On Behalf of | Mar 15, 2017 | Tax Law

On January 18, the U.S. Treasury Department proposed regulations pertaining to tax audits for large partnerships. These rules also apply to limited liability companies and other business entities treated as partnerships for federal tax purposes.

Although the rules aren’t scheduled to go into effect until the 2018 tax season, it may be important to understand them early to determine the future tax strategy of your organization. Currently, tax assessment and collection is done at the individual partner level. The proposed regulations will replace this system with a “centralized partnership audit regime,” in which partnership audits will be conducted at the partnership level.

The following are some of the aspects to consider regarding the new partnership audit rules:

Electing out of centralized partnership audits

Partnerships can elect out of the centralized partnership regime if they have 100 or fewer partners. Each partner must also be “individuals, C corporations, foreign entities that would be treated as C corporations if they were domestic, S corporations, and estates of deceased partners.” Requests to elect out must be made on a timely-filed partnership tax return.

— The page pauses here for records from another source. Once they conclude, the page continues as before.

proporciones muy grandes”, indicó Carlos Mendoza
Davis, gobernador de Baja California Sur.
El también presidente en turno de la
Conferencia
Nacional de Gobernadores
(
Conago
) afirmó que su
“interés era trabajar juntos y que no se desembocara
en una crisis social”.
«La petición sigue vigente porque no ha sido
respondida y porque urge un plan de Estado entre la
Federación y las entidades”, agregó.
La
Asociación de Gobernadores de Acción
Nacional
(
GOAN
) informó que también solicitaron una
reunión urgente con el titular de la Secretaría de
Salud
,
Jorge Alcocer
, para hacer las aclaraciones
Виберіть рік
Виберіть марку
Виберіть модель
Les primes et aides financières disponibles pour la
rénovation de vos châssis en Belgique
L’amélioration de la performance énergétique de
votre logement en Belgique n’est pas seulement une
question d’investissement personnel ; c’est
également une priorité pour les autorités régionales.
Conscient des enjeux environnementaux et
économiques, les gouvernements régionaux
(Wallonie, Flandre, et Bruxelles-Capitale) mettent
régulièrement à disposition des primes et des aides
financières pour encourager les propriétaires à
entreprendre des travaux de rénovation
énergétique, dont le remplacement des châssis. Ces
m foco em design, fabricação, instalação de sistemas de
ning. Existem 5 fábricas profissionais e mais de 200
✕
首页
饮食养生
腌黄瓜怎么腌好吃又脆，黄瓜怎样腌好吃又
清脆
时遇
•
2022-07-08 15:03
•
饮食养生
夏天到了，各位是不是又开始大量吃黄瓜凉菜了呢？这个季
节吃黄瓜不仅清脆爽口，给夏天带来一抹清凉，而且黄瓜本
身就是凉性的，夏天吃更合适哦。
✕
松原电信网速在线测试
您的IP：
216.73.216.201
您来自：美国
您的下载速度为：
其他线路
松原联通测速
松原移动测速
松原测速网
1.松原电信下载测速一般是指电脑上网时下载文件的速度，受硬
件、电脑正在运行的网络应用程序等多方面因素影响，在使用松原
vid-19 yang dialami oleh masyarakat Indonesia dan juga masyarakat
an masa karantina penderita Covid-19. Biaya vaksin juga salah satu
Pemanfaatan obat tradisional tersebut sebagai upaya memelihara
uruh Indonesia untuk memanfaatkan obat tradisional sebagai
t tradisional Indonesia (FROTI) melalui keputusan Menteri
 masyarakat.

Partnership representative eligibility

Under the new rules, a partnership representative must be designated for your organization. The partnership representative will act on the entity’s behalf in tax audit matters. The representative doesn’t need to be a partner, but can be any person or entity with a substantial presence in the United States. The designation must be made on the tax forms for each calendar year.

Alternative to payment election

A partnership can elect to push out adjustments to its reviewed year partners rather than paying an imputed underpayment. If a valid election is made in accordance with the new laws, the partnership will no longer be liable. This election must be made within 45 days of the date the final partnership adjustment was mailed by the IRS.